The case was really simple given the source code:
myValue.xy = (anototherValue.xy + 1.0f) * 0.5f;
I was not able to generate FMA instruction unless myValue (which is a float4) was fully initialized, something like adding before myValue.zw = 1.0f;.
I have written a blog post about it at length, with all the different disassemblies.
What I would like to know if it is a compiler bug, or if there is a specific reason I might not know behind that behavior?
PS: Is it there a dedicated HLSL/DirectX forum or is this the closest matching one?
Hello, thanks for you report, we will investigate this.
Hello dipak, do you know where to discuss DX/D3D topics? As this thread is not for OpenGL or Vulkan.
Currently, we don't have a dedicated forum for DX/D3D topics. I guess someone from Direct3D compiler team can help on this. I'll check.
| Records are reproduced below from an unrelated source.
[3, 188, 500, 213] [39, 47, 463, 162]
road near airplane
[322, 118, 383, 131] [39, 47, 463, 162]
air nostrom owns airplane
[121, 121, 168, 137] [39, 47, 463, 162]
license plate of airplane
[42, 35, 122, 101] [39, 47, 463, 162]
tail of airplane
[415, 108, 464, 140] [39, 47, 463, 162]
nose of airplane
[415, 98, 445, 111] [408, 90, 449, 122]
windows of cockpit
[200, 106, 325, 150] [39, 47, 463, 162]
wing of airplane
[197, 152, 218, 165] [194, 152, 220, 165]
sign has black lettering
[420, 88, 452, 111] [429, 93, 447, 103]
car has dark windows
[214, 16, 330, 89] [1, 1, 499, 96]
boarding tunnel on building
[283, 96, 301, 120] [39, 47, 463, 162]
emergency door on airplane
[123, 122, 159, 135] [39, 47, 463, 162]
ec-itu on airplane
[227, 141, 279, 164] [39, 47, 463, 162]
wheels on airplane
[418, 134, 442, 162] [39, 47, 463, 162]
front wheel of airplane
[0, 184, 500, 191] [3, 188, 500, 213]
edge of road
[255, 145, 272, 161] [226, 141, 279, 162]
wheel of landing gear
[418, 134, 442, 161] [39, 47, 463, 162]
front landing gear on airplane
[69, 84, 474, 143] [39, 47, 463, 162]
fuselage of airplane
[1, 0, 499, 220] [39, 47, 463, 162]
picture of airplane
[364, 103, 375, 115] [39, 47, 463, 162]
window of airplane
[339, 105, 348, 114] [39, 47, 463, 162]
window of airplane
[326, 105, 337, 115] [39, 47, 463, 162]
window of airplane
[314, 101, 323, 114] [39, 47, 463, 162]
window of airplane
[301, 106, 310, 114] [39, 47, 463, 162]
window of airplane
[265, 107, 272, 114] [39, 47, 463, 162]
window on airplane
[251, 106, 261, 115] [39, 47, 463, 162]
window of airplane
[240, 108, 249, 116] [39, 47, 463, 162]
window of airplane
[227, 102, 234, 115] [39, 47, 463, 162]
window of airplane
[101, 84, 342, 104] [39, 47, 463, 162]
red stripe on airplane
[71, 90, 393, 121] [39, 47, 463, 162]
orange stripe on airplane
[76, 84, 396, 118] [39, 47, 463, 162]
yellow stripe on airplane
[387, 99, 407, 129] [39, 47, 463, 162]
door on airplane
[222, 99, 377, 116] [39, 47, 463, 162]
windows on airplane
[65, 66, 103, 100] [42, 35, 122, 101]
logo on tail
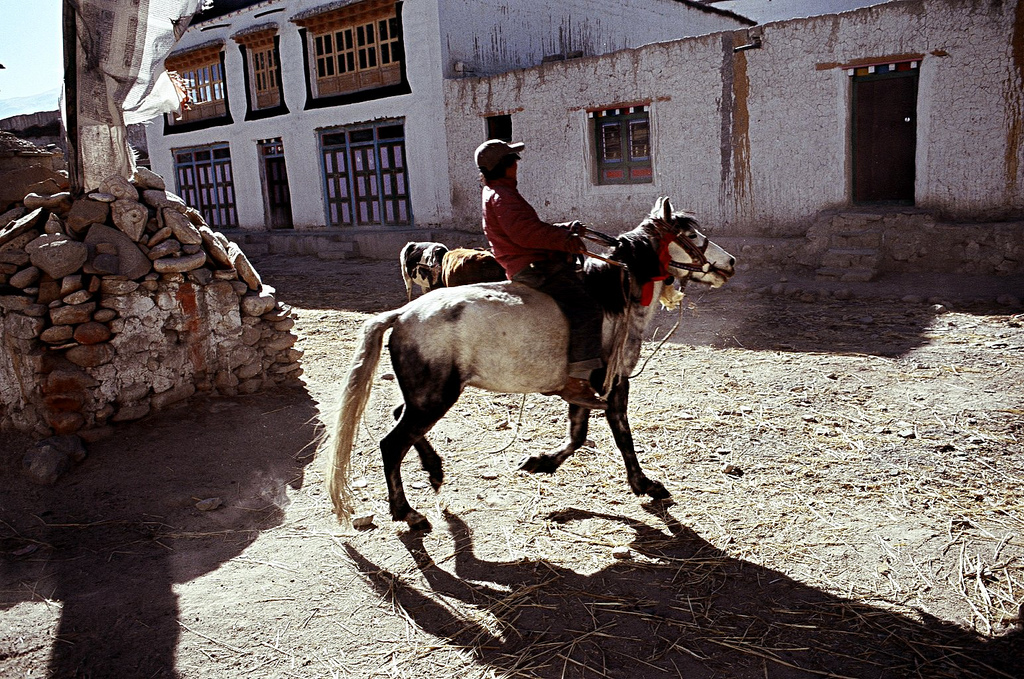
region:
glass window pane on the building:
[375, 17, 401, 65]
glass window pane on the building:
[345, 20, 377, 69]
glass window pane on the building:
[329, 21, 353, 72]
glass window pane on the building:
[311, 27, 334, 82]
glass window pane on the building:
[264, 65, 280, 91]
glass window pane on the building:
[257, 43, 278, 67]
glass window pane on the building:
[241, 43, 262, 75]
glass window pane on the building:
[247, 65, 263, 88]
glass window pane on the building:
[200, 62, 219, 100]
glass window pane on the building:
[174, 66, 201, 106]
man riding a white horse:
[309, 127, 749, 565]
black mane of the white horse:
[604, 200, 696, 302]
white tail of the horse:
[329, 322, 386, 525]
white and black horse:
[319, 206, 735, 555]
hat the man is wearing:
[468, 134, 522, 169]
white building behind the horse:
[146, 1, 1019, 246]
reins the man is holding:
[563, 207, 687, 274]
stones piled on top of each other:
[3, 172, 307, 429]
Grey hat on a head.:
[474, 134, 525, 176]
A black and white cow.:
[393, 241, 448, 296]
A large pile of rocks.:
[1, 179, 309, 437]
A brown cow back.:
[441, 250, 506, 290]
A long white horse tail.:
[329, 311, 397, 528]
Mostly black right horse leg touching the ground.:
[610, 372, 671, 505]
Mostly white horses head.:
[654, 210, 740, 296]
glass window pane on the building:
[370, 11, 400, 59]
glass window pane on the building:
[327, 30, 357, 73]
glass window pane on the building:
[307, 27, 334, 78]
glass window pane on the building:
[261, 36, 281, 90]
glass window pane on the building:
[245, 46, 265, 89]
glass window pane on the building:
[204, 52, 218, 98]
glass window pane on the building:
[599, 112, 619, 164]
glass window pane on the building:
[621, 118, 648, 160]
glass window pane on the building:
[172, 64, 198, 115]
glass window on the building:
[593, 115, 620, 160]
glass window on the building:
[629, 112, 645, 157]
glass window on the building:
[374, 14, 400, 60]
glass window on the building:
[348, 20, 377, 63]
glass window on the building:
[310, 30, 336, 75]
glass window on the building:
[247, 43, 264, 69]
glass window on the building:
[250, 69, 264, 93]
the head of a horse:
[623, 177, 748, 320]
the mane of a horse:
[590, 218, 677, 261]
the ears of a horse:
[646, 174, 695, 238]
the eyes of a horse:
[655, 212, 710, 250]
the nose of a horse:
[708, 244, 743, 276]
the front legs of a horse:
[558, 382, 666, 545]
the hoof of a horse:
[637, 476, 698, 516]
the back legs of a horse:
[351, 385, 453, 531]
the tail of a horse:
[310, 323, 400, 492]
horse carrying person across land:
[311, 189, 758, 557]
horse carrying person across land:
[314, 187, 755, 536]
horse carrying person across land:
[299, 192, 743, 550]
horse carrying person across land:
[316, 187, 778, 555]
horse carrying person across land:
[318, 187, 775, 539]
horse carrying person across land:
[318, 193, 762, 539]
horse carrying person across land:
[322, 189, 766, 538]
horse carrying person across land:
[302, 170, 755, 532]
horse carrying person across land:
[314, 187, 798, 539]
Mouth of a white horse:
[704, 255, 742, 290]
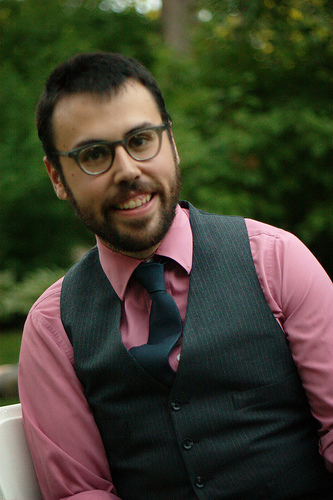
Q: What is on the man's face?
A: Glasses.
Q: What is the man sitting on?
A: A chair.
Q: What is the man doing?
A: Sitting.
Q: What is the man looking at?
A: The camera.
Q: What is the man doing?
A: Smiling.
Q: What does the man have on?
A: A shirt, vest and tie.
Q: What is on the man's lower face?
A: A beard.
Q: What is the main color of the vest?
A: Grey.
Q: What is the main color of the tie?
A: Blue.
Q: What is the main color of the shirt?
A: Pink.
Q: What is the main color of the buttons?
A: Black.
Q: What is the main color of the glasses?
A: Brown.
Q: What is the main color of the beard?
A: Brown.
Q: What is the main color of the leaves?
A: Green.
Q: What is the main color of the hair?
A: Brown.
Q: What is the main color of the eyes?
A: Brown.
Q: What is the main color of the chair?
A: White.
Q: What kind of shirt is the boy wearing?
A: Pink.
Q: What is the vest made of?
A: Material.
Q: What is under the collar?
A: Tie.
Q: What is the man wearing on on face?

Thank you for getting back to us, please let me know if you manage to contact anyone from the d3d compiler. I managed to get a hold of the Microsoft guys working on the new dx12 compiler for shader model 6. That compiler flat out refused to generate FMA in any case, they replied that as of now they only support fma for doubles, and will support for floats later on.
After checking with the compiler team, it looks like neither the HLSL compiler nor our shader compiler has the optimization to transform ADD/MUL, each with one literal operand, into a MAD/FMA. So, it is expected that no MAD/FMA instruction was generated for below code:
myValue.xy = (anototherValue.xy + 1.0f) * 0.5f
In the general case, when the operands aren’t literals, only MUL/ADD can be transformed to MAD, not ADD/MUL.
From this observation, however, they are planning to add some special optimizations to our compiler to handle cases like this.
Now coming to FMA vs. MAD. On GFX6-GFX8 devices FMA is a quarter-rate instruction, so it’s not used as an optimization. On newer targets, FMA may be generated instead of MAD. It’s just as fast, has higher precision for its intermediate result, and supports the hardware denorm mode (MAD always flushes denorms).